↓↓↓

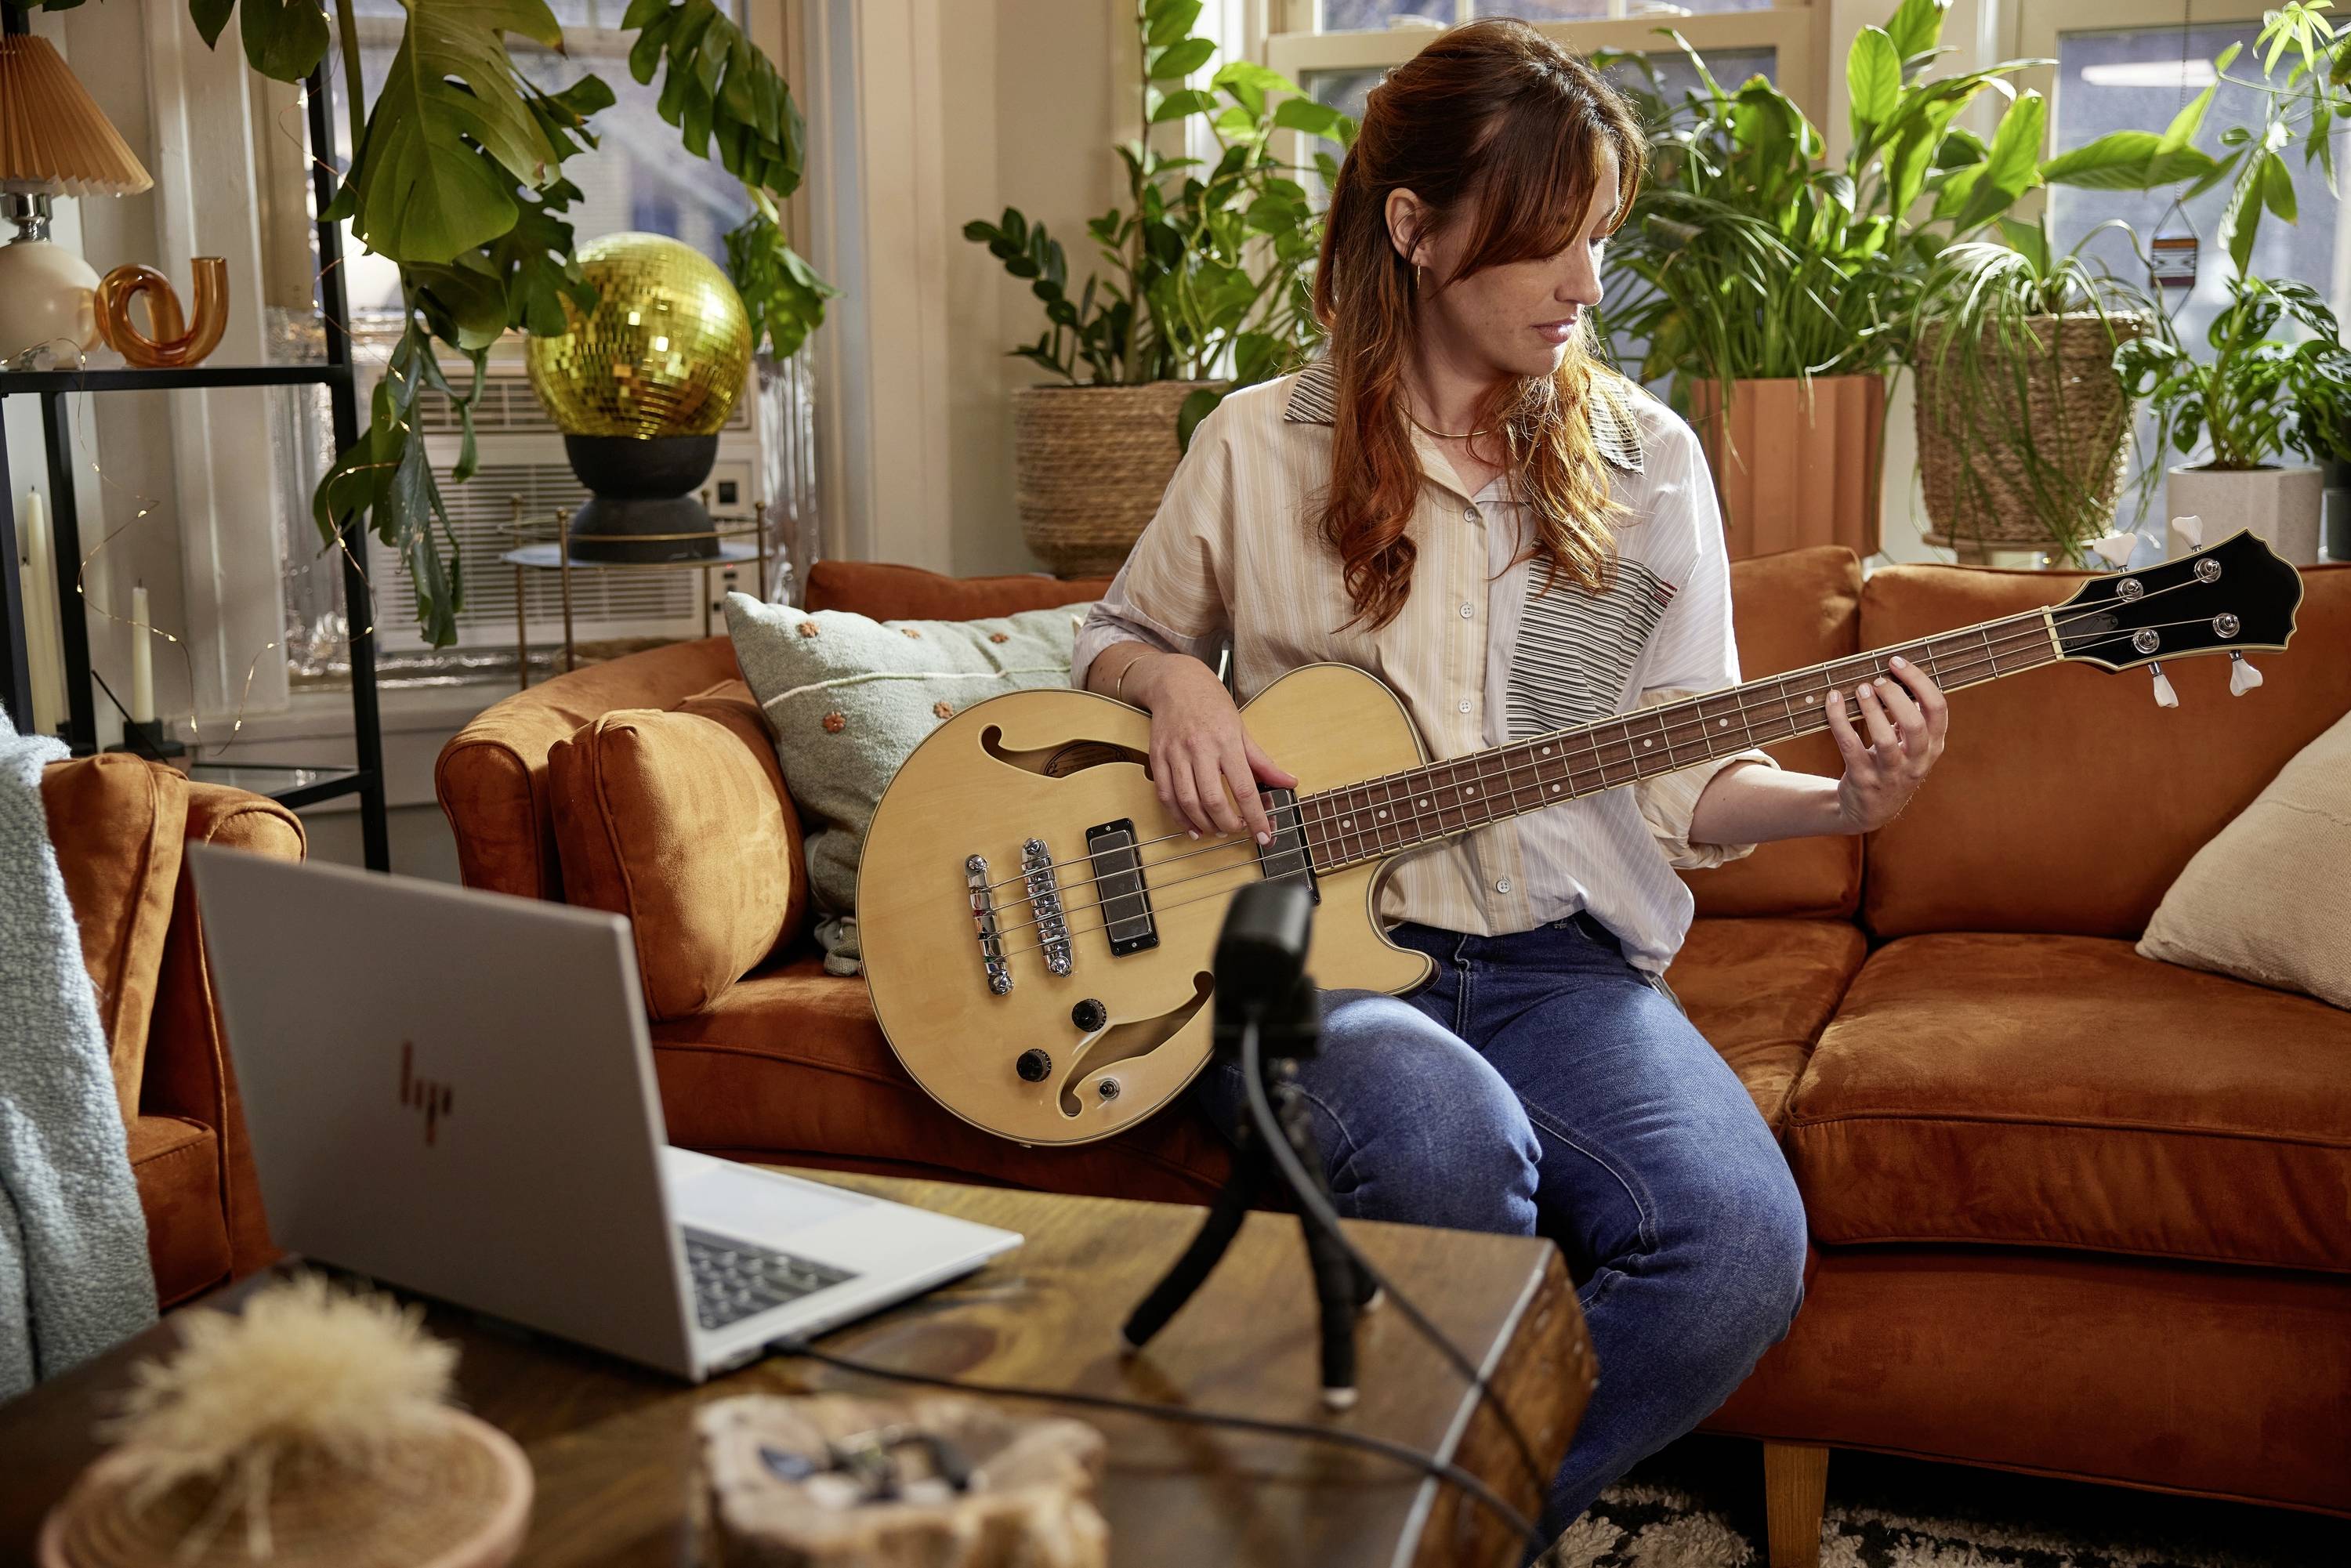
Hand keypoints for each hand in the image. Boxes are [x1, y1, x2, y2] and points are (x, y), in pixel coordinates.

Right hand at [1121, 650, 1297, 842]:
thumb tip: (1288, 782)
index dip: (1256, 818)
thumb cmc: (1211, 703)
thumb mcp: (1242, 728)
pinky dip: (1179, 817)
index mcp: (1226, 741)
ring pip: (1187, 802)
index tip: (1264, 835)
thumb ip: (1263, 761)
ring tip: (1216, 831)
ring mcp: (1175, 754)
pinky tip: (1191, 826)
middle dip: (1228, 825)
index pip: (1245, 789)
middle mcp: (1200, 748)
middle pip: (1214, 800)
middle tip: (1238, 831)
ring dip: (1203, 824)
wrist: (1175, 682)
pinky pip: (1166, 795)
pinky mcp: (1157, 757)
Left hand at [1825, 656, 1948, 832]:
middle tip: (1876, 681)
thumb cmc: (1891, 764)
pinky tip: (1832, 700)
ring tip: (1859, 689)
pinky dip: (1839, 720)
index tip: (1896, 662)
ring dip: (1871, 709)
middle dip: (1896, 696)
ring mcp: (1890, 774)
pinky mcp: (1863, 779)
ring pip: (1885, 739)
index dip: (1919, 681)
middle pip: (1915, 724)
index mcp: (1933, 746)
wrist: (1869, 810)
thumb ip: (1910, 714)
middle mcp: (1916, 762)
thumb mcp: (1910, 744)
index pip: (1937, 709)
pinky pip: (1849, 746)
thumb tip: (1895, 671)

↑↑↑
↓↓↓

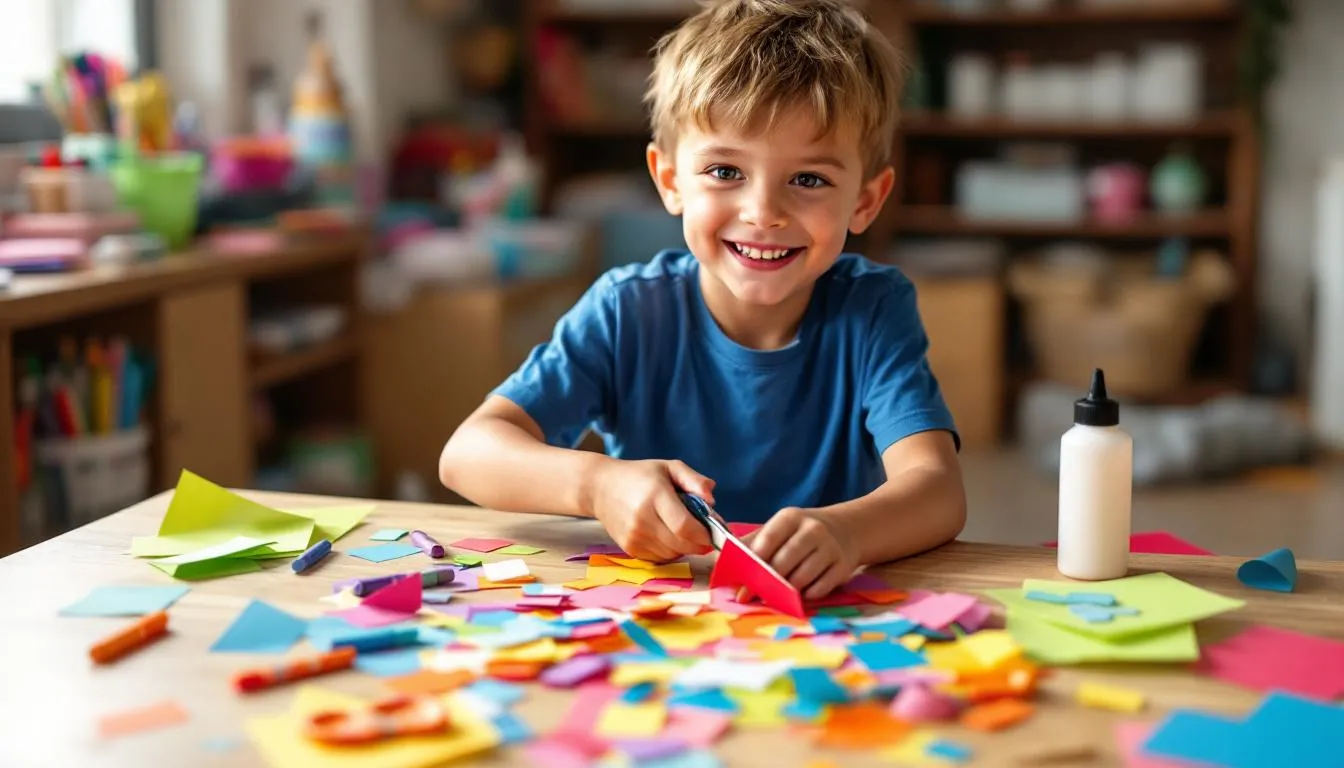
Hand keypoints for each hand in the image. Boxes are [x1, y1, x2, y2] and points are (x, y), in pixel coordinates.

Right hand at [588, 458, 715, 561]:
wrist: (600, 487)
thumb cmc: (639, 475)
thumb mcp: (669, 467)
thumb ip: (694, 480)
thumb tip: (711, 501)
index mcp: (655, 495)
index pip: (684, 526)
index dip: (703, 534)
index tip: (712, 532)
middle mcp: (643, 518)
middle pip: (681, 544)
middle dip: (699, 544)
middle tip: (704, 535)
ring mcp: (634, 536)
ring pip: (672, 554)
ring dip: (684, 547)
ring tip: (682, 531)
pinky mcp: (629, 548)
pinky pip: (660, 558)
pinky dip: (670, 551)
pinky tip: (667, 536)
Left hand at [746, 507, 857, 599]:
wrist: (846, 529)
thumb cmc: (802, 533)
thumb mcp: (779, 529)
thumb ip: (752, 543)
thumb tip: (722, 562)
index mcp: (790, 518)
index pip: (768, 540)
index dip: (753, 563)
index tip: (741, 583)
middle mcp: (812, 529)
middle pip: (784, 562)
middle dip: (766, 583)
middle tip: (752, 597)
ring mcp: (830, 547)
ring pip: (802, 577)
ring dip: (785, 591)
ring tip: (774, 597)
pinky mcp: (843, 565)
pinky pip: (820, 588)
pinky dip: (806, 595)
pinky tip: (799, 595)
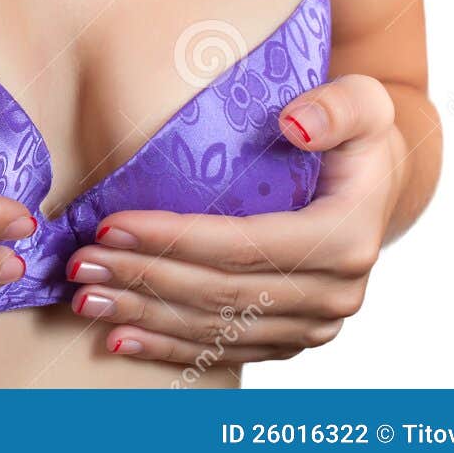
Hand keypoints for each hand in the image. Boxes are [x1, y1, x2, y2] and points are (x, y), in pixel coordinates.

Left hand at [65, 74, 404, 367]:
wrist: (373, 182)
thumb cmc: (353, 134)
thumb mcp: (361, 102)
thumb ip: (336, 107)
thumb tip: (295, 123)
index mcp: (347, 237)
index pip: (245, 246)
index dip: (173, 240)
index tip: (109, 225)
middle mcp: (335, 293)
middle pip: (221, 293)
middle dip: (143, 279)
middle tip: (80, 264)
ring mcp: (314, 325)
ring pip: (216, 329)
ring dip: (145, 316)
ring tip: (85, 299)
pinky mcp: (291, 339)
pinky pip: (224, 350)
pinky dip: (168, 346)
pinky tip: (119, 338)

↑↑↑
↓↓↓

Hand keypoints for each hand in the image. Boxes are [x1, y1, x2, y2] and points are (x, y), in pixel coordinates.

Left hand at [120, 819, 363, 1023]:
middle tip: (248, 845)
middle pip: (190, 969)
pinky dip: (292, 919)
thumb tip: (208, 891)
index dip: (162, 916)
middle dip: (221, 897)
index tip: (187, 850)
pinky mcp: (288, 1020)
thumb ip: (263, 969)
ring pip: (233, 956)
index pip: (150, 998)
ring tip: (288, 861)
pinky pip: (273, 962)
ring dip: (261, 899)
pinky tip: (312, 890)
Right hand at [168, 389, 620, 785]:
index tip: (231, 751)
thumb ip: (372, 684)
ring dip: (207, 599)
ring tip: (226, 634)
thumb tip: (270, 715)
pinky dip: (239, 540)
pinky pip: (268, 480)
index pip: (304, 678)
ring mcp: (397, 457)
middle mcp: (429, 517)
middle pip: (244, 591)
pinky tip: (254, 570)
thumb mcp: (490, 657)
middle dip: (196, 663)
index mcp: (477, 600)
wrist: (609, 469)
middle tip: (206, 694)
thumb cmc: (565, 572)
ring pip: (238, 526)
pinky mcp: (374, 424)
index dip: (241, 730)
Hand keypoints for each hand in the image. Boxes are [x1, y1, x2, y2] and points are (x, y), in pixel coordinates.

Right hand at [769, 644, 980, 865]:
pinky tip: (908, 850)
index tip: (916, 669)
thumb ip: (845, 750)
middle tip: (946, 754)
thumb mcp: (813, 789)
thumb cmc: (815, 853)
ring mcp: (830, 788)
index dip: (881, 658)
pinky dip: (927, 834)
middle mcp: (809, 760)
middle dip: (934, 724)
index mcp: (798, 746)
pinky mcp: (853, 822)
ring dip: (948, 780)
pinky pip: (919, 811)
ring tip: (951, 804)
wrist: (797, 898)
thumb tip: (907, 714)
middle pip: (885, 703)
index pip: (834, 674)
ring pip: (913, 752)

↑↑↑

Check each line of the listing above, and copy it if it contains the word "Right".

#### [Output]
Right hand at [1121, 650, 1297, 842]:
Right hand at [588, 458, 715, 561]:
Right hand at [168, 389, 620, 785]:
Right hand at [769, 644, 980, 865]:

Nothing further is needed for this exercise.